Calculating a Use.

In the previous post I talked a little about what a “use” is for our digital library and why we use it as a unit of measurement.  We’ve found that it is a very good indicator of engagement with our digital items.  It allows us to understand how our digital items are being used in ways that go beyond Google Analytics reports.

In this post I wanted to talk a little bit about how we calculate these metrics.

First of all a few things about the setup that we have for delivering content.

We have a set of application servers that are running an Apache/Python/Django stack for receiving and delivering requests for digital items.  A few years ago we decided that it would be useful to proxy all of our digital object content through theses content servers for delivery so we would have access to adjust and possibly restrict content in some situations.  This means two things,  one that all traffic goes in and out of these application servers for requests and delivery of content, and two that we are able to rely on the log files that Apache produces to get a good understanding of what is going on in our system.

We decided to base our metrics on best practices of the Counter initiative whenever possible as to try and align our numbers with that community.

Each night at about 1:00 AM CT we start a process that aggregates all of the log files for the previous day from the different application servers.  These are collocated on a server that is responsible for calculating the daily uses.

We are using the NCSA extended/combined log format for the log file format coming from our servers.  We also append the domain name for the request because we operate multiple interfaces and domains from the same servers.  A typical set of logs look something like this.

texashistory.unt.edu 129.120.90.73 - - [21/Dec/2014:03:49:28 -0600] "GET /acquire/ark:/67531/metapth74680/ HTTP/1.0" 200 95 "-" "Python-urllib/2.7"
texashistory.unt.edu 129.120.90.73 - - [21/Dec/2014:03:49:28 -0600] "GET /acquire/ark:/67531/metapth74678/ HTTP/1.0" 200 95 "-" "Python-urllib/2.7"
texashistory.unt.edu 68.180.228.104 - - [21/Dec/2014:03:49:28 -0600] "GET /search/?q=%22Bowles%2C+Flora+Gatlin%2C+1881-%22&t=dc_creator&display=grid HTTP/1.0" 200 17900 "-" "Mozilla/5.0 (compatible; Yahoo!

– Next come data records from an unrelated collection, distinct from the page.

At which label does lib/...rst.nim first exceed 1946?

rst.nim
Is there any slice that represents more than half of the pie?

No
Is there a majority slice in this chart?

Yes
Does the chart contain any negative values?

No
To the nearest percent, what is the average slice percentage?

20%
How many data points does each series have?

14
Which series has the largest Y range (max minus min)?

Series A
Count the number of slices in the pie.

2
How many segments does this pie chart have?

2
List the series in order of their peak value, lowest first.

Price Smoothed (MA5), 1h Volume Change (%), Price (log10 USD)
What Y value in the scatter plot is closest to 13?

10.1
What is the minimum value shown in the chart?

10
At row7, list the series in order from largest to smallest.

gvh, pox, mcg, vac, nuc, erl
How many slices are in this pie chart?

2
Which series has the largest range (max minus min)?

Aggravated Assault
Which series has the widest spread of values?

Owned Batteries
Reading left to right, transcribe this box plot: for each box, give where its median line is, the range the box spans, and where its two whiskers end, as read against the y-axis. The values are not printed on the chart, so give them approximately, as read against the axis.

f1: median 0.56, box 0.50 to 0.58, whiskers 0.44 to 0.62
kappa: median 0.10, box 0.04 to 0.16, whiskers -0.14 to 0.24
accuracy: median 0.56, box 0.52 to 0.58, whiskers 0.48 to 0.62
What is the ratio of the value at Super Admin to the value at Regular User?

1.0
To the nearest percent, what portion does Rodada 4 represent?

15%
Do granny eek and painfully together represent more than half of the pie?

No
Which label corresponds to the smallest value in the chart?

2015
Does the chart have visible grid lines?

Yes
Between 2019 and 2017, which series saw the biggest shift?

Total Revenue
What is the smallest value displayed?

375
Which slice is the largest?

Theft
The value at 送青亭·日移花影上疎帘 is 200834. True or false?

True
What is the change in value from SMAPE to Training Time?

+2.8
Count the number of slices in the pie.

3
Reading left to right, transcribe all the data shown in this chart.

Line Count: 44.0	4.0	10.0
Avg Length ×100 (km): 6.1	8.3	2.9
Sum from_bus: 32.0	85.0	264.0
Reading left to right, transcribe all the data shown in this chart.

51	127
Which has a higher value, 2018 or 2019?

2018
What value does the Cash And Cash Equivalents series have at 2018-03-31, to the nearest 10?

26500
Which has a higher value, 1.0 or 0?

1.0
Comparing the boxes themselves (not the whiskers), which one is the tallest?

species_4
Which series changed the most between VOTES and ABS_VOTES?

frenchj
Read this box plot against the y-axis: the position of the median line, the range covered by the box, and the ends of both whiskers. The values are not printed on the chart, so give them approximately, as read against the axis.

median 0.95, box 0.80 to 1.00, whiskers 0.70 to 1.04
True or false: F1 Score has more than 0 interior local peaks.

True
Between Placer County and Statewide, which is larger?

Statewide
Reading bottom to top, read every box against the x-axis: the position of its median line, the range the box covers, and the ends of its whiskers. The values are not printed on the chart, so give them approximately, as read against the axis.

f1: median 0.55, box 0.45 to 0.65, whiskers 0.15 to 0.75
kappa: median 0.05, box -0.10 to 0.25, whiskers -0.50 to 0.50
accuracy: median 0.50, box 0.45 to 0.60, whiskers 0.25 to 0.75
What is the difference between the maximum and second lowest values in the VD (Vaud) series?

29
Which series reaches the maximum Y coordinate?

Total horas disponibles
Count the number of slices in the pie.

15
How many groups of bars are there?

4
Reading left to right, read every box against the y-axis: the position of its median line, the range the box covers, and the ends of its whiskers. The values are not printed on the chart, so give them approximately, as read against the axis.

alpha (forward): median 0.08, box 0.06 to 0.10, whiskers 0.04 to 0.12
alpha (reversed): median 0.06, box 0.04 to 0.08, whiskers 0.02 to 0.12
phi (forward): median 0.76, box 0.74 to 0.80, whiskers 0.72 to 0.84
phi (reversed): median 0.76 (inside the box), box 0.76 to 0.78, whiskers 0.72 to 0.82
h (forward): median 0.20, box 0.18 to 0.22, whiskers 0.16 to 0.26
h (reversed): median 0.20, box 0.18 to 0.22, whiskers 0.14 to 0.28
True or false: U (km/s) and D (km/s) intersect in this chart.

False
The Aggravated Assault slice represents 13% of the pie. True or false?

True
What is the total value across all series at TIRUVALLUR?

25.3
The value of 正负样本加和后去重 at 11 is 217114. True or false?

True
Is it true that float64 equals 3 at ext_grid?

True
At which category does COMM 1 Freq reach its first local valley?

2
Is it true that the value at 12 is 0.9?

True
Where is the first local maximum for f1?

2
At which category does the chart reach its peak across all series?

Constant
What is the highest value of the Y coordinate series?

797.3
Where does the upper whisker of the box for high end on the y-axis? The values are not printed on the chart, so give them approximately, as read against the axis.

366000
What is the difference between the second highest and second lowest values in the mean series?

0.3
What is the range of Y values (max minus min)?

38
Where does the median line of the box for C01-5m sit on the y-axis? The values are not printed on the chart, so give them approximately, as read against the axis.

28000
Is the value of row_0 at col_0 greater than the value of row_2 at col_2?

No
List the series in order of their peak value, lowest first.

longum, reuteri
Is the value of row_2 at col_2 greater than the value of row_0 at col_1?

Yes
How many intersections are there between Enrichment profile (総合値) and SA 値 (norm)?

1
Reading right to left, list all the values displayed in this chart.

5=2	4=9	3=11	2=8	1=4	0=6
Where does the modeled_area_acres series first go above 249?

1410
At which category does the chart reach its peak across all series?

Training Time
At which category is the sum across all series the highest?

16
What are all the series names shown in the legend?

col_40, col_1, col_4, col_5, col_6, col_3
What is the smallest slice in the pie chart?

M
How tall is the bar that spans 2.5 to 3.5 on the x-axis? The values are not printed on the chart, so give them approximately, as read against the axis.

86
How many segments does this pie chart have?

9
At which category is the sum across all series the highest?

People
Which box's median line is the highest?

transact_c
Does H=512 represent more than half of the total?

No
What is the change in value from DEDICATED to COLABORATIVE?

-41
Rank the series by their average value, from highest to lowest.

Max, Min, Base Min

Slurp; http://help.yahoo.com/help/us/ysearch/slurp)"
texashistory.unt.edu 129.120.90.73 - - [21/Dec/2014:03:49:28 -0600] "GET /acquire/ark:/67531/metapth74662/ HTTP/1.0" 200 95 "-" "Python-urllib/2.7"
texashistory.unt.edu 68.229.222.120 - - [21/Dec/2014:03:49:28 -0600] "GET /ark:/67531/metapth74679/m1/1/high_res/?width=930 HTTP/1.0" 200 59858 "http://forum.skyscraperpage.com/showthread.php?t=173080&page=15" "Mozilla/5.0 (Windows NT 5.1; rv:34.0) Gecko/20100101 Firefox/34.0"

 

Here are the steps that we go through for calculating uses.

  • Remove requests that are not for an ARK identifier,  the request portion must start with /ark:/
  • Remove requests from known robots (this list, plus additional robots)
  • Remove requests with no user agent
  • Remove all requests that are not 200 or 304
  • Remove requests for thumbnails, raw metadata, feedback, urls from the object as they are generally noise

From the lines in the first example there would be only one line left after processing,  the last line.

The lines that remain are sorted by date and then grouped byIP Address.  A time window of 30 minutes is run on the requests.  The IP address and ARK identifier are used as the key to the time window which allows us to group request by a single IP Address for a single item into a single use.  These uses are then fed into a Django application where we store our stats data.

There are of course many other specifics about the process of getting these stats processed and moved into our system.  I hope this post was helpful for explaining the kinds of things that we do and doing count when calculating uses.